Task instructions:
Restate word for word the lines that run from the one containing "Airtable ve Webhooks otomasyon" to the last line of the data, both ends included.

Data to examine:
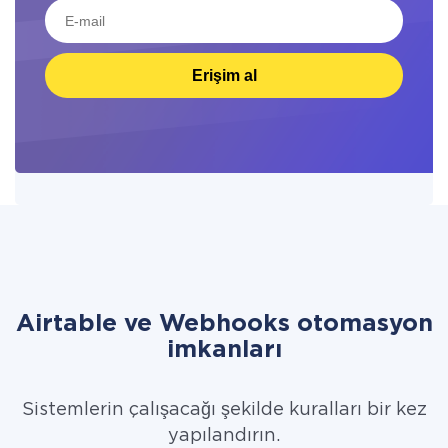
Erişim al
Airtable ve Webhooks otomasyon
imkanları
Sistemlerin çalışacağı şekilde kuralları bir kez
yapılandırın.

Task answer:
Airtable ve Webhooks otomasyon
imkanları
Sistemlerin çalışacağı şekilde kuralları bir kez
yapılandırın.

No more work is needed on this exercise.